_Selected text_:
# # # #
Why does the AVERAGE player buy into and provide demand for leveling? The simplest explanation is the quest for better character bases. Re-rolling is linked here but I’m going to avoid that conversation for the moment – let’s say that for now, if you invest the time you can get the ——-> stats <——- you want, though perhaps for particularly hard to roll combinations you need to go to extreme measures including but not limited to distributed re-rolling (to avoid ip spoofing) or even directly to ip spoofing for re-rolling to actually pull it off (“perfect” based half orc or half ogre vampires anyone?). Of course that’s the easy part isn’t it? It’s the base after leveling that motivates people to keep trying for yet another character.
# # # #
_Given material_:

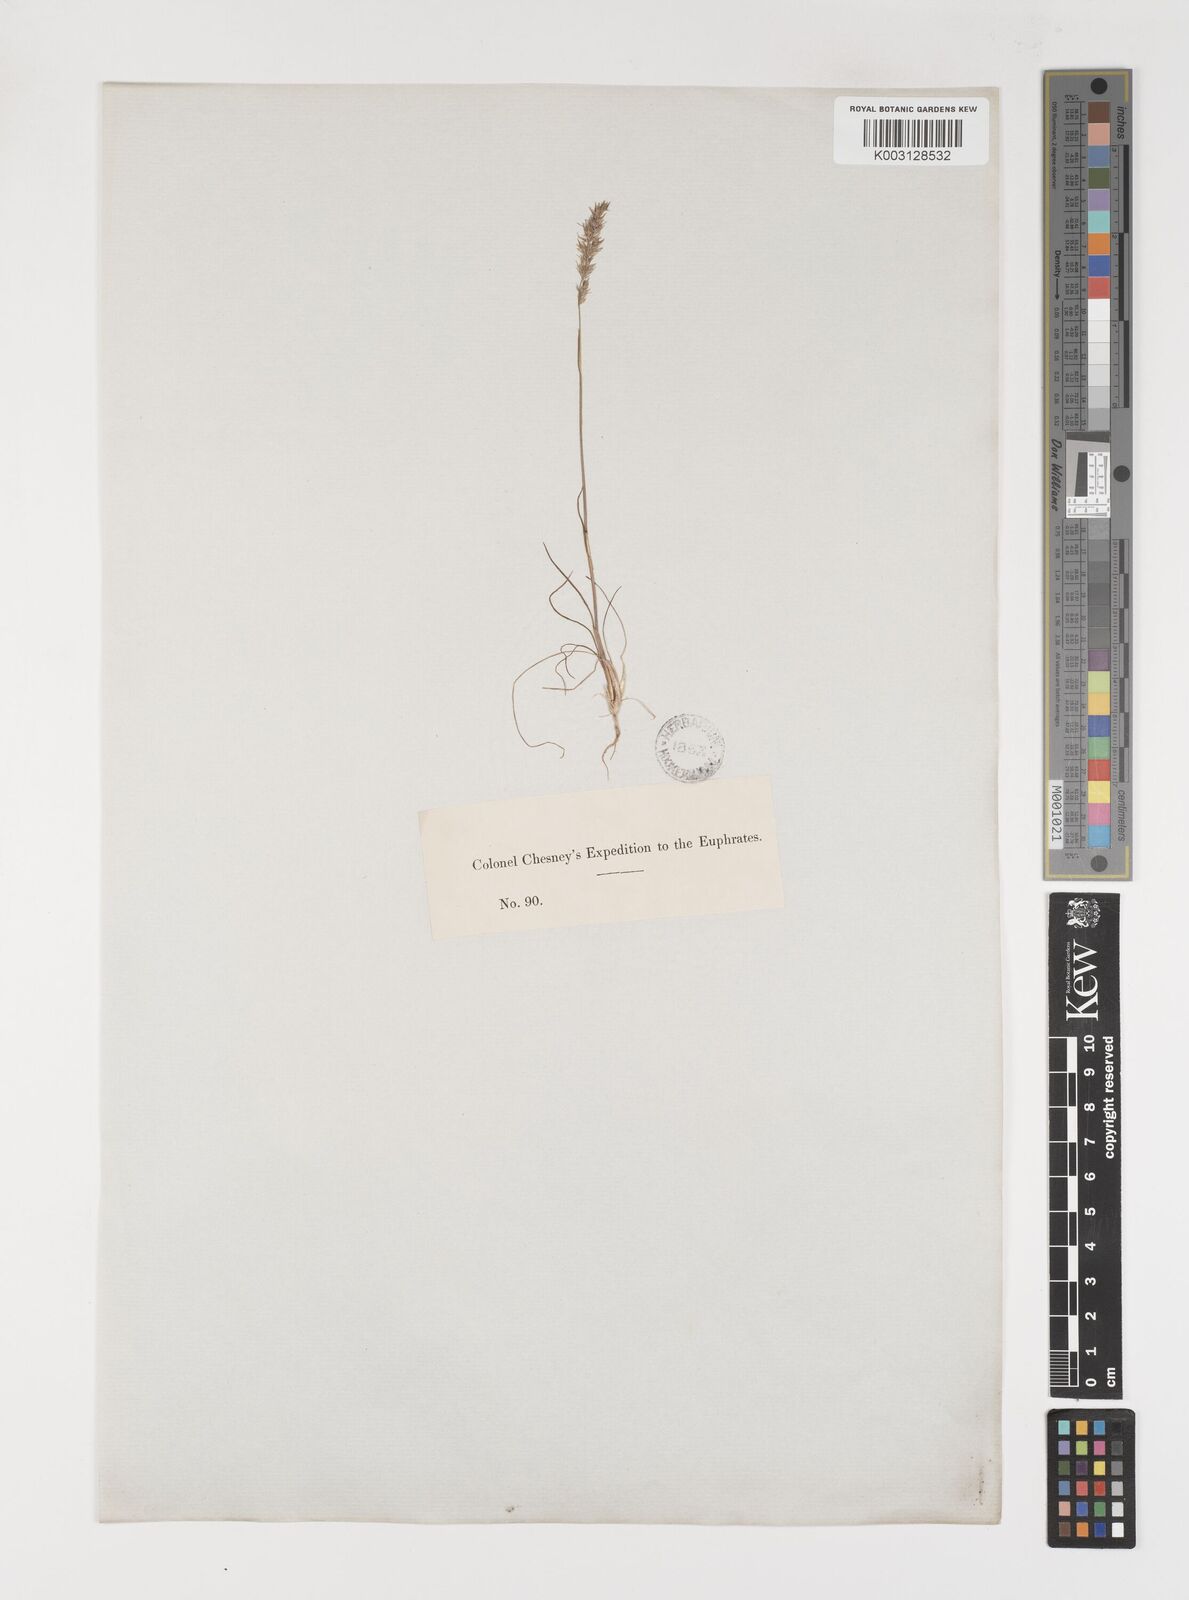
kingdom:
# # # #
_What is asked_:
**a)** Answer these questions from the text on leveling, one answer per line:
(i) What does it give as the simplest explanation for why the average player provides demand for leveling?
(ii) Which two measures does it name for particularly hard-to-roll stat combinations?
(iii) What does it say motivates people to keep trying for yet another character?
**b)** Summarize the text on leveling in two sentences.
The lines above have no connection to the text on leveling.

_Solutions to the problems_:
**a)**
(i) The quest for better character bases.
(ii) Distributed re-rolling and IP spoofing.
(iii) The base after leveling.

**b)** The average player supports the demand for leveling mainly through the quest for better character bases, and a player who invests the time can get the stats wanted, though particularly hard combinations may require extreme measures such as distributed re-rolling or IP spoofing. Getting the stats is the easy part, however, since the base after leveling is what motivates people to keep trying for yet another character.